> _PROVIDED RECORDS_:
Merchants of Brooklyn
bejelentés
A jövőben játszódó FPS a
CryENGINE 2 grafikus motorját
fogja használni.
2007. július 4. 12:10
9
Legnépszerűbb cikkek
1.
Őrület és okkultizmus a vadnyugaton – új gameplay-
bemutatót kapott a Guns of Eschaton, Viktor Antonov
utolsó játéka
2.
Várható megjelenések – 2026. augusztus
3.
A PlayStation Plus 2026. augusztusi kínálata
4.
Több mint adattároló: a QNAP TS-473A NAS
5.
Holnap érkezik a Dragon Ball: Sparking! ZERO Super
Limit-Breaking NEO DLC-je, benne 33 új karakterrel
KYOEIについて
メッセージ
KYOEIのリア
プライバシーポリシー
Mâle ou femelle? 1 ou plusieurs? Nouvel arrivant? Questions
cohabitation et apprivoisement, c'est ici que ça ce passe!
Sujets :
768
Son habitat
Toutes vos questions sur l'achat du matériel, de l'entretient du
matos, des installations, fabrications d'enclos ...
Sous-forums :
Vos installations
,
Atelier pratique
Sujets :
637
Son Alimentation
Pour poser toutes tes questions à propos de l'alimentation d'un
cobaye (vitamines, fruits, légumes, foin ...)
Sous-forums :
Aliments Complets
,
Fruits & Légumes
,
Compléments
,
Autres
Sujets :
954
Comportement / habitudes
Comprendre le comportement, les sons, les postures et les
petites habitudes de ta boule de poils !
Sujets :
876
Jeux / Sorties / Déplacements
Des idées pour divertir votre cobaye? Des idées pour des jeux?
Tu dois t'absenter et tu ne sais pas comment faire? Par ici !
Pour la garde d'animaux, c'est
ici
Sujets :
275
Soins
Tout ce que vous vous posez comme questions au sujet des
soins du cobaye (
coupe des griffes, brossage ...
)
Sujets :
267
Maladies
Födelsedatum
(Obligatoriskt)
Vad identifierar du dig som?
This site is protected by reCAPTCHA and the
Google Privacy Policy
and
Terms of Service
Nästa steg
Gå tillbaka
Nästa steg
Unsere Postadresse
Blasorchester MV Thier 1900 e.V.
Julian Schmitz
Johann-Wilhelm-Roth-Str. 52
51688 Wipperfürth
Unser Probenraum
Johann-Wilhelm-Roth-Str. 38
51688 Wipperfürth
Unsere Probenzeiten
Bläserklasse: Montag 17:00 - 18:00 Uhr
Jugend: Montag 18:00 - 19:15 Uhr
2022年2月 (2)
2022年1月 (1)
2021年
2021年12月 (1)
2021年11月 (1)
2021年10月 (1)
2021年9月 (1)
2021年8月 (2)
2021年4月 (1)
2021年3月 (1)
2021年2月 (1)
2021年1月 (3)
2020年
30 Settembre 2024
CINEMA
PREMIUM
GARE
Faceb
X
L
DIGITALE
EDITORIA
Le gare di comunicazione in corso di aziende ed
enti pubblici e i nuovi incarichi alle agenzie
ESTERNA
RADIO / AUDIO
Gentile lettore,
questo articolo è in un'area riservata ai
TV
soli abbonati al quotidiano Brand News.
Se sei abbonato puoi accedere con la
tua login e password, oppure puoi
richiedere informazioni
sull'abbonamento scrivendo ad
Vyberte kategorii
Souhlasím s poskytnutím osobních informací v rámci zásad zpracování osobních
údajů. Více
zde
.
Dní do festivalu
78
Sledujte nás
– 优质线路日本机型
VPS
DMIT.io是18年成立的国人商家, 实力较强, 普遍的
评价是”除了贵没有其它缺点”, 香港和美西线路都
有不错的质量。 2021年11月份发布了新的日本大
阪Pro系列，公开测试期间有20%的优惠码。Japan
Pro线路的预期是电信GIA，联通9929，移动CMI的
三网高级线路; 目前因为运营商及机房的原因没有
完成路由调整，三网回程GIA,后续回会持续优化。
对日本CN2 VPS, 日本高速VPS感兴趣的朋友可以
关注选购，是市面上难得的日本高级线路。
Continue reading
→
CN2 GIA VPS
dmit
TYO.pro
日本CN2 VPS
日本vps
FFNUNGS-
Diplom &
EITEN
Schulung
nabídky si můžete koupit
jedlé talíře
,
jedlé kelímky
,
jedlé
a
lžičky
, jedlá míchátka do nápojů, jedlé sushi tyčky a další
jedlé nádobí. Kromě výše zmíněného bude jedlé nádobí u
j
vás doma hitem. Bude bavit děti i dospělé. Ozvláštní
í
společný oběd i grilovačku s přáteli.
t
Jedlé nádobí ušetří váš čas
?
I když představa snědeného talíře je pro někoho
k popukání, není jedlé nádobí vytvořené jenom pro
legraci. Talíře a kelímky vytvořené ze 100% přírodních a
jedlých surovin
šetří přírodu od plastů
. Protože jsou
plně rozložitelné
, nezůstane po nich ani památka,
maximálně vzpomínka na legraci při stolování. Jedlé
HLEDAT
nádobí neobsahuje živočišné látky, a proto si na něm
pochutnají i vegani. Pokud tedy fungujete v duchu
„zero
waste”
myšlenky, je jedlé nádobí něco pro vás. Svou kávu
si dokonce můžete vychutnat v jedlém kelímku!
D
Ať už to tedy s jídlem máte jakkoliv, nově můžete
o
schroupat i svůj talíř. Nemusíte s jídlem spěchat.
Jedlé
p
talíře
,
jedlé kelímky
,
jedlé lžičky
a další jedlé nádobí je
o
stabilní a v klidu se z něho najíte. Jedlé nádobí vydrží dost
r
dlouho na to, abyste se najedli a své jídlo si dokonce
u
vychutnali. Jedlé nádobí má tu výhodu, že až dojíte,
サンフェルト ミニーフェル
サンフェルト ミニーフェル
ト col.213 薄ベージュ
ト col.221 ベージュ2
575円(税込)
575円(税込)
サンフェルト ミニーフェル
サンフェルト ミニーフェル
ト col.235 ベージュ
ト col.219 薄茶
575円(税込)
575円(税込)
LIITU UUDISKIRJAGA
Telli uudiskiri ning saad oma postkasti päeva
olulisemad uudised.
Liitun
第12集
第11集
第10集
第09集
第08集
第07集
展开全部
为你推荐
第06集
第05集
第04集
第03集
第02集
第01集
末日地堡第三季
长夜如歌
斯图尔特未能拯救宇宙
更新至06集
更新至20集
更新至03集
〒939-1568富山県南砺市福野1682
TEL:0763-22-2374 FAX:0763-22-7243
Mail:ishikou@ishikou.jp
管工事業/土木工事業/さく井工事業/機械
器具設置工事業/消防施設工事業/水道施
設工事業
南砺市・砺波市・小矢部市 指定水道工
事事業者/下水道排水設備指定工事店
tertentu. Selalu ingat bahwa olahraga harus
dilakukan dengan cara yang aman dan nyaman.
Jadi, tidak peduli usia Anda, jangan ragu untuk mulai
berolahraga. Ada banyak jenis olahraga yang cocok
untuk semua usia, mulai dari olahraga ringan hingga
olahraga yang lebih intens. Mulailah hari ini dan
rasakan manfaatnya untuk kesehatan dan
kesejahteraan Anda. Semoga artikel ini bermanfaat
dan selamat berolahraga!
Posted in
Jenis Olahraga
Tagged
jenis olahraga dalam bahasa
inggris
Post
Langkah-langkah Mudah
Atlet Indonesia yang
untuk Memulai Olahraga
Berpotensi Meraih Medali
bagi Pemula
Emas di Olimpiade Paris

> _INSTRUCTIONS FOR THE TASK_: Write out every line of the rows above again, switching "Nästa steg" to "Fortsätt" wherever it appears and leaving everything else unchanged.

> _RESPONSE TO THE EXERCISE_:
Merchants of Brooklyn
bejelentés
A jövőben játszódó FPS a
CryENGINE 2 grafikus motorját
fogja használni.
2007. július 4. 12:10
9
Legnépszerűbb cikkek
1.
Őrület és okkultizmus a vadnyugaton – új gameplay-
bemutatót kapott a Guns of Eschaton, Viktor Antonov
utolsó játéka
2.
Várható megjelenések – 2026. augusztus
3.
A PlayStation Plus 2026. augusztusi kínálata
4.
Több mint adattároló: a QNAP TS-473A NAS
5.
Holnap érkezik a Dragon Ball: Sparking! ZERO Super
Limit-Breaking NEO DLC-je, benne 33 új karakterrel
KYOEIについて
メッセージ
KYOEIのリア
プライバシーポリシー
Mâle ou femelle? 1 ou plusieurs? Nouvel arrivant? Questions
cohabitation et apprivoisement, c'est ici que ça ce passe!
Sujets :
768
Son habitat
Toutes vos questions sur l'achat du matériel, de l'entretient du
matos, des installations, fabrications d'enclos ...
Sous-forums :
Vos installations
,
Atelier pratique
Sujets :
637
Son Alimentation
Pour poser toutes tes questions à propos de l'alimentation d'un
cobaye (vitamines, fruits, légumes, foin ...)
Sous-forums :
Aliments Complets
,
Fruits & Légumes
,
Compléments
,
Autres
Sujets :
954
Comportement / habitudes
Comprendre le comportement, les sons, les postures et les
petites habitudes de ta boule de poils !
Sujets :
876
Jeux / Sorties / Déplacements
Des idées pour divertir votre cobaye? Des idées pour des jeux?
Tu dois t'absenter et tu ne sais pas comment faire? Par ici !
Pour la garde d'animaux, c'est
ici
Sujets :
275
Soins
Tout ce que vous vous posez comme questions au sujet des
soins du cobaye (
coupe des griffes, brossage ...
)
Sujets :
267
Maladies
Födelsedatum
(Obligatoriskt)
Vad identifierar du dig som?
This site is protected by reCAPTCHA and the
Google Privacy Policy
and
Terms of Service
Fortsätt
Gå tillbaka
Fortsätt
Unsere Postadresse
Blasorchester MV Thier 1900 e.V.
Julian Schmitz
Johann-Wilhelm-Roth-Str. 52
51688 Wipperfürth
Unser Probenraum
Johann-Wilhelm-Roth-Str. 38
51688 Wipperfürth
Unsere Probenzeiten
Bläserklasse: Montag 17:00 - 18:00 Uhr
Jugend: Montag 18:00 - 19:15 Uhr
2022年2月 (2)
2022年1月 (1)
2021年
2021年12月 (1)
2021年11月 (1)
2021年10月 (1)
2021年9月 (1)
2021年8月 (2)
2021年4月 (1)
2021年3月 (1)
2021年2月 (1)
2021年1月 (3)
2020年
30 Settembre 2024
CINEMA
PREMIUM
GARE
Faceb
X
L
DIGITALE
EDITORIA
Le gare di comunicazione in corso di aziende ed
enti pubblici e i nuovi incarichi alle agenzie
ESTERNA
RADIO / AUDIO
Gentile lettore,
questo articolo è in un'area riservata ai
TV
soli abbonati al quotidiano Brand News.
Se sei abbonato puoi accedere con la
tua login e password, oppure puoi
richiedere informazioni
sull'abbonamento scrivendo ad
Vyberte kategorii
Souhlasím s poskytnutím osobních informací v rámci zásad zpracování osobních
údajů. Více
zde
.
Dní do festivalu
78
Sledujte nás
– 优质线路日本机型
VPS
DMIT.io是18年成立的国人商家, 实力较强, 普遍的
评价是”除了贵没有其它缺点”, 香港和美西线路都
有不错的质量。 2021年11月份发布了新的日本大
阪Pro系列，公开测试期间有20%的优惠码。Japan
Pro线路的预期是电信GIA，联通9929，移动CMI的
三网高级线路; 目前因为运营商及机房的原因没有
完成路由调整，三网回程GIA,后续回会持续优化。
对日本CN2 VPS, 日本高速VPS感兴趣的朋友可以
关注选购，是市面上难得的日本高级线路。
Continue reading
→
CN2 GIA VPS
dmit
TYO.pro
日本CN2 VPS
日本vps
FFNUNGS-
Diplom &
EITEN
Schulung
nabídky si můžete koupit
jedlé talíře
,
jedlé kelímky
,
jedlé
a
lžičky
, jedlá míchátka do nápojů, jedlé sushi tyčky a další
jedlé nádobí. Kromě výše zmíněného bude jedlé nádobí u
j
vás doma hitem. Bude bavit děti i dospělé. Ozvláštní
í
společný oběd i grilovačku s přáteli.
t
Jedlé nádobí ušetří váš čas
?
I když představa snědeného talíře je pro někoho
k popukání, není jedlé nádobí vytvořené jenom pro
legraci. Talíře a kelímky vytvořené ze 100% přírodních a
jedlých surovin
šetří přírodu od plastů
. Protože jsou
plně rozložitelné
, nezůstane po nich ani památka,
maximálně vzpomínka na legraci při stolování. Jedlé
HLEDAT
nádobí neobsahuje živočišné látky, a proto si na něm
pochutnají i vegani. Pokud tedy fungujete v duchu
„zero
waste”
myšlenky, je jedlé nádobí něco pro vás. Svou kávu
si dokonce můžete vychutnat v jedlém kelímku!
D
Ať už to tedy s jídlem máte jakkoliv, nově můžete
o
schroupat i svůj talíř. Nemusíte s jídlem spěchat.
Jedlé
p
talíře
,
jedlé kelímky
,
jedlé lžičky
a další jedlé nádobí je
o
stabilní a v klidu se z něho najíte. Jedlé nádobí vydrží dost
r
dlouho na to, abyste se najedli a své jídlo si dokonce
u
vychutnali. Jedlé nádobí má tu výhodu, že až dojíte,
サンフェルト ミニーフェル
サンフェルト ミニーフェル
ト col.213 薄ベージュ
ト col.221 ベージュ2
575円(税込)
575円(税込)
サンフェルト ミニーフェル
サンフェルト ミニーフェル
ト col.235 ベージュ
ト col.219 薄茶
575円(税込)
575円(税込)
LIITU UUDISKIRJAGA
Telli uudiskiri ning saad oma postkasti päeva
olulisemad uudised.
Liitun
第12集
第11集
第10集
第09集
第08集
第07集
展开全部
为你推荐
第06集
第05集
第04集
第03集
第02集
第01集
末日地堡第三季
长夜如歌
斯图尔特未能拯救宇宙
更新至06集
更新至20集
更新至03集
〒939-1568富山県南砺市福野1682
TEL:0763-22-2374 FAX:0763-22-7243
Mail:ishikou@ishikou.jp
管工事業/土木工事業/さく井工事業/機械
器具設置工事業/消防施設工事業/水道施
設工事業
南砺市・砺波市・小矢部市 指定水道工
事事業者/下水道排水設備指定工事店
tertentu. Selalu ingat bahwa olahraga harus
dilakukan dengan cara yang aman dan nyaman.
Jadi, tidak peduli usia Anda, jangan ragu untuk mulai
berolahraga. Ada banyak jenis olahraga yang cocok
untuk semua usia, mulai dari olahraga ringan hingga
olahraga yang lebih intens. Mulailah hari ini dan
rasakan manfaatnya untuk kesehatan dan
kesejahteraan Anda. Semoga artikel ini bermanfaat
dan selamat berolahraga!
Posted in
Jenis Olahraga
Tagged
jenis olahraga dalam bahasa
inggris
Post
Langkah-langkah Mudah
Atlet Indonesia yang
untuk Memulai Olahraga
Berpotensi Meraih Medali
bagi Pemula
Emas di Olimpiade Paris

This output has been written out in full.